In principal, the authors are sympathetic to many of the policies later enacted under the Affordable Care Act. Having a payment advisory board that authorizes funding for high-value treatments (weren't these the "death panels?"), imposing uniformity from CMS on states receiving federal funding, and are even unopposed to a "public option" or at least a publicly-funded managed care organization to name a few examples. They also forsee some time of health exchange program for people to shop for coverage.
The authors do not propose many specifics for reform, but do outline a program of Medicaid with a graduated system of premiums. Medicaid could cover everyone up to 300% of the federal poverty line but with fewer services and "meaningful" premiums the higher up the income scale. They stress the importance of having low marginal tax rates as benefits are reduced or premiums increased, something that the ACA roughly failed at doing properly.
Pauly and Grannemann also advocate ending special treatment to certain providers such as rural hospitals, ending the disproportionate share hospital (DSH) subsidy, and medical education payments. By making Medicaid reimbursement rates more "adequate," the authors write, there will be no need for these types of carve-outs. States should also have more control over provider networks, similar to that in private managed care plans; seeing as how most states have moved to an MCO model this seems to be less of an issue.
Surprisingly for an AEI work, the authors are not opposed to a public option and and believe that coverage and rate-setting should be made on a "technical basis" by objective decision-makers with "expertise," a very technocratic approach. They believe in value-based cost containment, but do not offer any innovative ways to make that happen.

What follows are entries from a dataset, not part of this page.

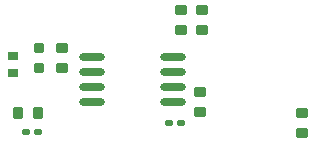
<source format=gtp>
G04 Layer_Color=8421504*
%FSLAX24Y24*%
%MOIN*%
G70*
G01*
G75*
%ADD10R,0.0354X0.0315*%
G04:AMPARAMS|DCode=11|XSize=39.4mil|YSize=35.4mil|CornerRadius=4.4mil|HoleSize=0mil|Usage=FLASHONLY|Rotation=0.000|XOffset=0mil|YOffset=0mil|HoleType=Round|Shape=RoundedRectangle|*
%AMROUNDEDRECTD11*
21,1,0.0394,0.0266,0,0,0.0*
21,1,0.0305,0.0354,0,0,0.0*
1,1,0.0089,0.0153,-0.0133*
1,1,0.0089,-0.0153,-0.0133*
1,1,0.0089,-0.0153,0.0133*
1,1,0.0089,0.0153,0.0133*
%
%ADD11ROUNDEDRECTD11*%
G04:AMPARAMS|DCode=12|XSize=19.7mil|YSize=23.6mil|CornerRadius=2mil|HoleSize=0mil|Usage=FLASHONLY|Rotation=90.000|XOffset=0mil|YOffset=0mil|HoleType=Round|Shape=RoundedRectangle|*
%AMROUNDEDRECTD12*
21,1,0.0197,0.0197,0,0,90.0*
21,1,0.0157,0.0236,0,0,90.0*
1,1,0.0039,0.0098,0.0079*
1,1,0.0039,0.0098,-0.0079*
1,1,0.0039,-0.0098,-0.0079*
1,1,0.0039,-0.0098,0.0079*
%
%ADD12ROUNDEDRECTD12*%
G04:AMPARAMS|DCode=13|XSize=31.5mil|YSize=31.5mil|CornerRadius=3.9mil|HoleSize=0mil|Usage=FLASHONLY|Rotation=90.000|XOffset=0mil|YOffset=0mil|HoleType=Round|Shape=RoundedRectangle|*
%AMROUNDEDRECTD13*
21,1,0.0315,0.0236,0,0,90.0*
21,1,0.0236,0.0315,0,0,90.0*
1,1,0.0079,0.0118,0.0118*
1,1,0.0079,0.0118,-0.0118*
1,1,0.0079,-0.0118,-0.0118*
1,1,0.0079,-0.0118,0.0118*
%
%ADD13ROUNDEDRECTD13*%
G04:AMPARAMS|DCode=14|XSize=39.4mil|YSize=35.4mil|CornerRadius=4.4mil|HoleSize=0mil|Usage=FLASHONLY|Rotation=270.000|XOffset=0mil|YOffset=0mil|HoleType=Round|Shape=RoundedRectangle|*
%AMROUNDEDRECTD14*
21,1,0.0394,0.0266,0,0,270.0*
21,1,0.0305,0.0354,0,0,270.0*
1,1,0.0089,-0.0133,-0.0153*
1,1,0.0089,-0.0133,0.0153*
1,1,0.0089,0.0133,0.0153*
1,1,0.0089,0.0133,-0.0153*
%
%ADD14ROUNDEDRECTD14*%
%ADD15O,0.0866X0.0236*%
D10*
X1181Y4941D02*
D03*
Y5492D02*
D03*
D11*
X6791Y7028D02*
D03*
Y6358D02*
D03*
X7480Y7028D02*
D03*
Y6358D02*
D03*
X2805Y5748D02*
D03*
Y5079D02*
D03*
X10827Y3583D02*
D03*
Y2913D02*
D03*
X7431Y4309D02*
D03*
Y3640D02*
D03*
D12*
X6398Y3248D02*
D03*
X6791D02*
D03*
X1624Y2953D02*
D03*
X2018D02*
D03*
D13*
X2067Y5079D02*
D03*
Y5748D02*
D03*
D14*
X1339Y3593D02*
D03*
X2008D02*
D03*
D15*
X6506Y3974D02*
D03*
Y4474D02*
D03*
Y4974D02*
D03*
Y5474D02*
D03*
X3829Y3974D02*
D03*
Y4474D02*
D03*
Y4974D02*
D03*
Y5474D02*
D03*
M02*

</source>
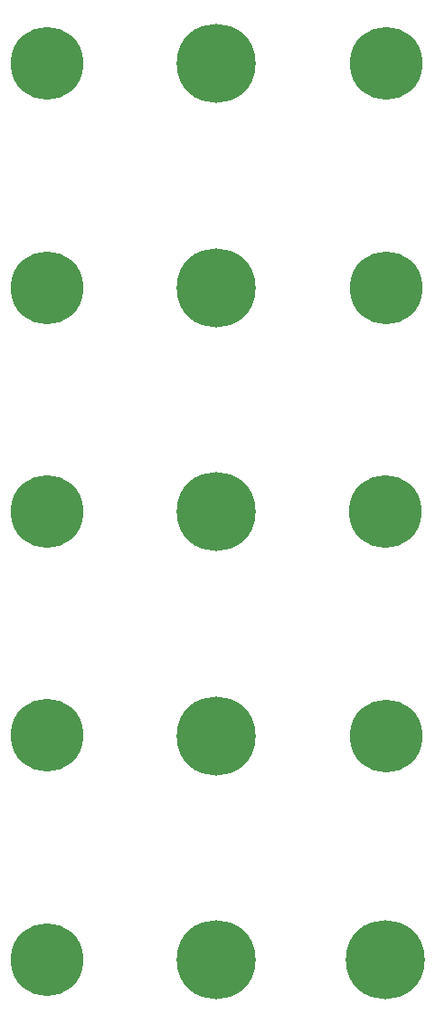
<source format=gbr>
%TF.GenerationSoftware,KiCad,Pcbnew,(6.0.5)*%
%TF.CreationDate,2022-07-06T11:36:20+02:00*%
%TF.ProjectId,faceplate-kicad,66616365-706c-4617-9465-2d6b69636164,rev?*%
%TF.SameCoordinates,Original*%
%TF.FileFunction,Soldermask,Bot*%
%TF.FilePolarity,Negative*%
%FSLAX46Y46*%
G04 Gerber Fmt 4.6, Leading zero omitted, Abs format (unit mm)*
G04 Created by KiCad (PCBNEW (6.0.5)) date 2022-07-06 11:36:20*
%MOMM*%
%LPD*%
G01*
G04 APERTURE LIST*
%ADD10C,7.400000*%
%ADD11C,7.200000*%
%ADD12C,6.800000*%
%ADD13C,6.400000*%
G04 APERTURE END LIST*
D10*
%TO.C,REF\u002A\u002A*%
X154910000Y-108790000D03*
D11*
X154910000Y-108790000D03*
%TD*%
D10*
%TO.C,REF\u002A\u002A*%
X154900000Y-66890000D03*
D11*
X154900000Y-66890000D03*
%TD*%
D10*
%TO.C,REF\u002A\u002A*%
X170770000Y-129730000D03*
D11*
X170770000Y-129730000D03*
%TD*%
D10*
%TO.C,REF\u002A\u002A*%
X154910000Y-45940000D03*
D11*
X154910000Y-45940000D03*
%TD*%
D10*
%TO.C,REF\u002A\u002A*%
X154910000Y-87830000D03*
D11*
X154910000Y-87830000D03*
%TD*%
D10*
%TO.C,REF\u002A\u002A*%
X154890000Y-129750000D03*
D11*
X154890000Y-129750000D03*
%TD*%
D12*
%TO.C,REF\u002A\u002A*%
X139050000Y-87830000D03*
D13*
X139050000Y-87830000D03*
%TD*%
D12*
%TO.C,REF\u002A\u002A*%
X139110000Y-108750000D03*
D13*
X139110000Y-108750000D03*
%TD*%
D12*
%TO.C,REF\u002A\u002A*%
X139090000Y-45900000D03*
D13*
X139090000Y-45900000D03*
%TD*%
D12*
%TO.C,REF\u002A\u002A*%
X139050000Y-66930000D03*
D13*
X139050000Y-66930000D03*
%TD*%
D12*
%TO.C,REF\u002A\u002A*%
X170790000Y-66860000D03*
D13*
X170790000Y-66860000D03*
%TD*%
D12*
%TO.C,GND*%
X170790000Y-45920000D03*
D13*
X170790000Y-45920000D03*
%TD*%
D12*
%TO.C,REF\u002A\u002A*%
X139050000Y-129760000D03*
D13*
X139050000Y-129760000D03*
%TD*%
D12*
%TO.C,REF\u002A\u002A*%
X170820000Y-108770000D03*
D13*
X170820000Y-108770000D03*
%TD*%
D12*
%TO.C,REF\u002A\u002A*%
X170780000Y-87850000D03*
D13*
X170780000Y-87850000D03*
%TD*%
M02*

</source>
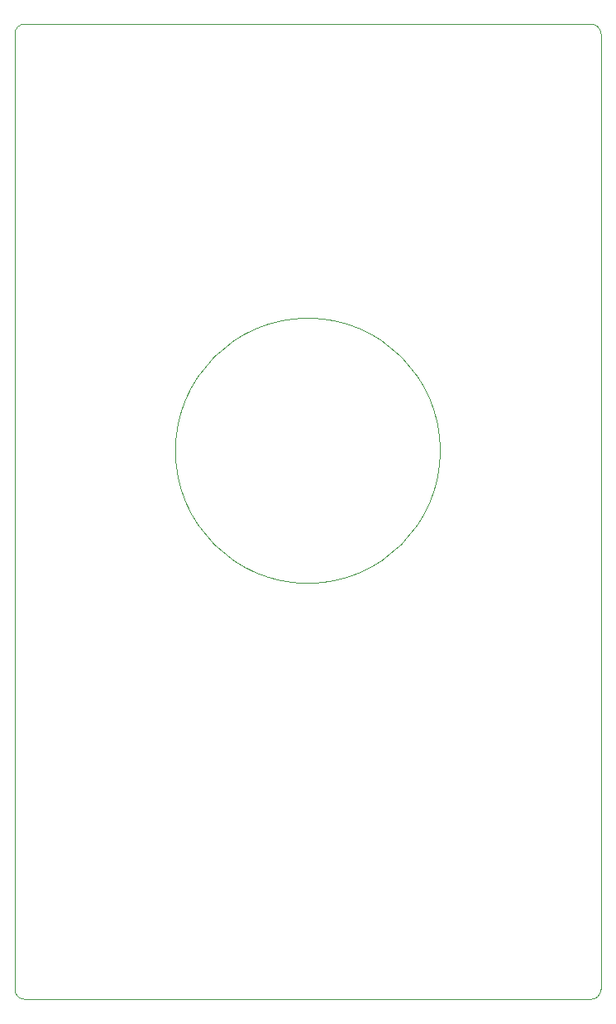
<source format=gbr>
%TF.GenerationSoftware,KiCad,Pcbnew,9.0.3-9.0.3-0~ubuntu24.04.1*%
%TF.CreationDate,2025-09-09T21:57:36+02:00*%
%TF.ProjectId,vesc_mms_board,76657363-5f6d-46d7-935f-626f6172642e,rev?*%
%TF.SameCoordinates,Original*%
%TF.FileFunction,Profile,NP*%
%FSLAX46Y46*%
G04 Gerber Fmt 4.6, Leading zero omitted, Abs format (unit mm)*
G04 Created by KiCad (PCBNEW 9.0.3-9.0.3-0~ubuntu24.04.1) date 2025-09-09 21:57:36*
%MOMM*%
%LPD*%
G01*
G04 APERTURE LIST*
%TA.AperFunction,Profile*%
%ADD10C,0.050000*%
%TD*%
G04 APERTURE END LIST*
D10*
X81000000Y-48730001D02*
X139000000Y-48730001D01*
X123560432Y-92372583D02*
G75*
G02*
X96439568Y-92372583I-13560432J0D01*
G01*
X96439568Y-92372583D02*
G75*
G02*
X123560432Y-92372583I13560432J0D01*
G01*
X140000000Y-49730001D02*
X140000000Y-147480001D01*
X80000000Y-49730002D02*
G75*
G02*
X81000000Y-48730001I1000000J1D01*
G01*
X140000000Y-147480001D02*
G75*
G02*
X139000000Y-148480000I-1000000J1D01*
G01*
X139000000Y-48730002D02*
G75*
G02*
X139999999Y-49730002I0J-999999D01*
G01*
X80000000Y-147480001D02*
X80000001Y-49730001D01*
X139000000Y-148480001D02*
X81000000Y-148480001D01*
X81000000Y-148480001D02*
G75*
G02*
X79999999Y-147480001I0J1000001D01*
G01*
M02*

</source>
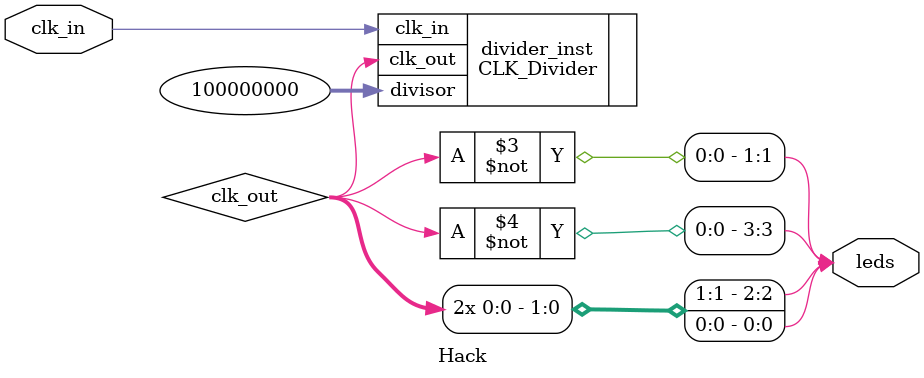
<source format=v>
`include "../../modules/Nand.v"
`include "../../modules/Not.v"
`include "../../modules/And.v"
`include "../../modules/Or.v"
`include "../../modules/CLK_Divider.v"
/** 
 * The module hack is our top-level module
 * It connects the external pins of our fpga (Hack.pcf)
 * to the internal components (cpu,mem,clk,rst,rom)
 *
 */

`default_nettype none

module Hack(                        // top level module
    input wire clk_in,
    output reg [3:0] leds
);

    wire clk_out;
    // Divide the input clock frequency by 100 million to get a count every second
    CLK_Divider divider_inst (
        .clk_in(clk_in),
        .divisor(100000000),
        .clk_out(clk_out)
    );

    // Set the output of the pin to always be high
    always @(*) begin
        leds[0] = clk_out;
        leds[1] = ~clk_out;
        leds[2] = clk_out;
        leds[3] = ~clk_out;
    end
endmodule

</source>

Several of their proposals sound like what has been adopted by Pennsylvania and Arkansas, who received waivers to try out some experiments with requiring premiums and incentives to maintain health, or private health insurance that is subsidized by the state.
This book is not for people looking for an introduction to Medicaid and specific policy proposals, for that I'd recommend the Mercatus Center's recent The Economics of Medicaid (my review here). The authors provide no definitions for things like DSH. As such, two stars out of five.